The review application was dismissed by Priest, Kyrou and T Forrest JJA as being incompetent. Key to their conclusion was the fact that the decision in issue had not been made before or during a ‘trial’, as contemplated by ss 295(3), 296 and 297. Relevantly, with respect to s 295(3), their Honours said as follows:
[I]t is … plain that sub-ss (3)(b) and (c) are not engaged, since they are premised on there being a ‘trial’. In this case, however, there is no trial — extant or anticipated — in relation to which ‘the interlocutory decision is otherwise of sufficient importance ... to justify it being determined on an interlocutory appeal’. A trial could only have commenced in the instant case if the applicant had entered a plea of not guilty on arraignment in the presence of a jury panel. That did not occur. He did not join issue. His plea of guilty rendered a trial unnecessary.[20]
[20]Ibid [10].
They then noted that s 296 permits an application for review if the trial judge refuses to certify that ‘the interlocutory decision is otherwise of sufficient importance to the trial to justify it being determined on an interlocutory appeal’.[21] Similarly, in relation to s 297, their Honours said this:
Once more, the power to give leave to appeal against an interlocutory decision under s 297 is premised on there being a trial. Self-evidently, in circumstances in which the applicant pleaded guilty on arraignment, no trial commenced. There is thus no ‘trial process’ that may be disrupted if leave to appeal is given, and no possibility that the determination of an interlocutory appeal might render ‘the trial’ unnecessary; substantially reduce the time required for ‘the trial’; resolve an issue of law, evidence or procedure that is necessary for the proper conduct of ‘the trial’; or reduce the likelihood of a successful appeal against conviction if the applicant is convicted ‘at trial’.[22]
[21]Ibid [11] (emphasis in original).
[22]Ibid [13].
The understanding of div 4 of pt 6.3 expressed in Ruiz, as well as in the other cases mentioned above, further supports our conclusion that s 295(1) does not permit an appeal from an interlocutory decision made in an appeal to the County Court.

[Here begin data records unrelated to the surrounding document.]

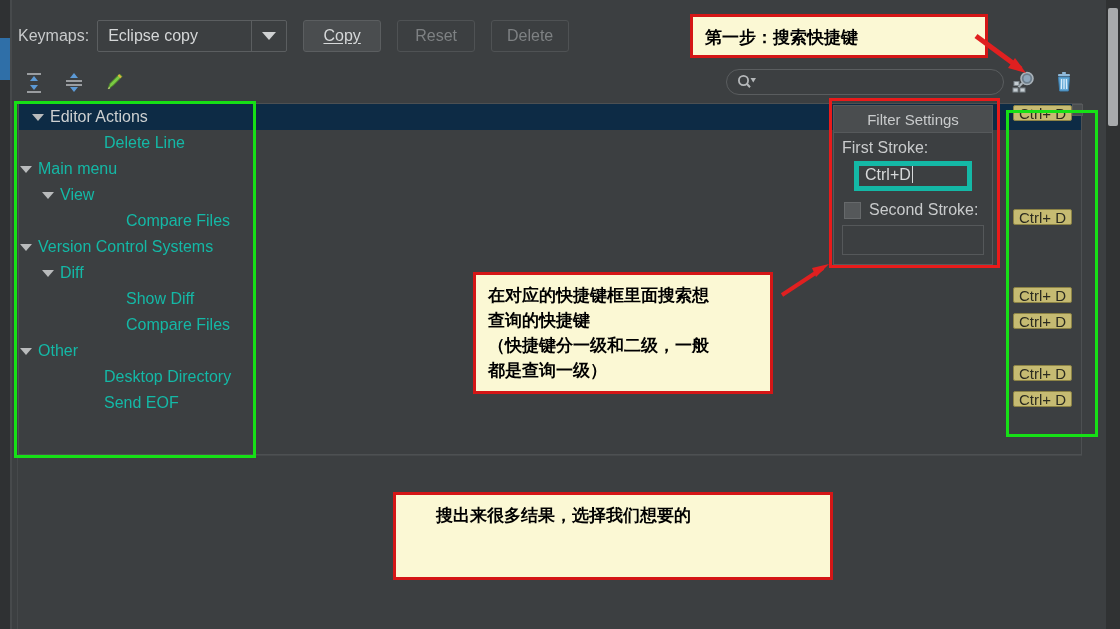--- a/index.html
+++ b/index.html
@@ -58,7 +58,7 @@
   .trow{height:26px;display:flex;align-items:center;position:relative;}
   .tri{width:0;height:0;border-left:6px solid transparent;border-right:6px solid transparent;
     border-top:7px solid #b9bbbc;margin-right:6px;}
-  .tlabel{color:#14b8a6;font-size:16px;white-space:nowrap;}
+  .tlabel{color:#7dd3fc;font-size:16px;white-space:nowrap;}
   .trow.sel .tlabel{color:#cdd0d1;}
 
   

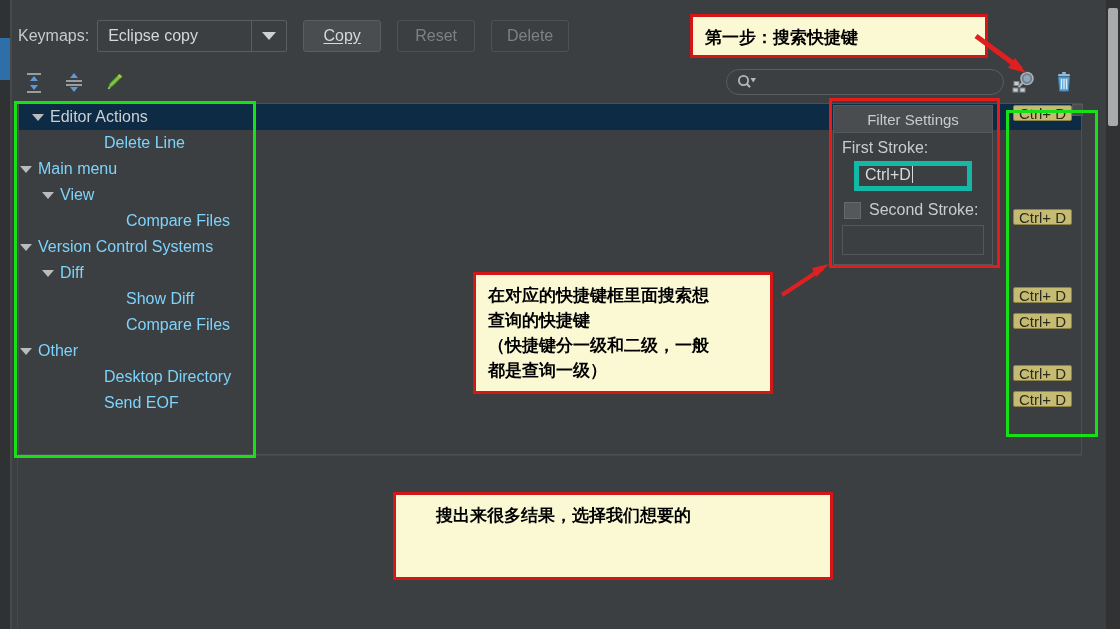--- a/index.html
+++ b/index.html
@@ -216,7 +216,7 @@
         <span class="tri"></span>
         <span class="tlabel">Version Control Systems</span>
       </div>
-      <div class="trow" style="padding-left: 22px;">
+      <div class="trow" style="padding-left: 22px; gap: 28px;">
         <span class="tri"></span>
         <span class="tlabel">Diff</span>
       </div>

In light of that conclusion, it is not necessary for us to address the first argument made by the respondent, namely that the applicant had not identified with sufficient precision a ‘decision’ the subject of a refusal to certify.
Conclusion
No appeal to this Court lies from an interlocutory decision made in an appeal to the County Court from the Magistrates’ Court. Section 295 does not apply to such an appeal. It follows that there can be no certification under s 295(3) and no review of a refusal to certify under s 296. The application is incompetent and must be refused.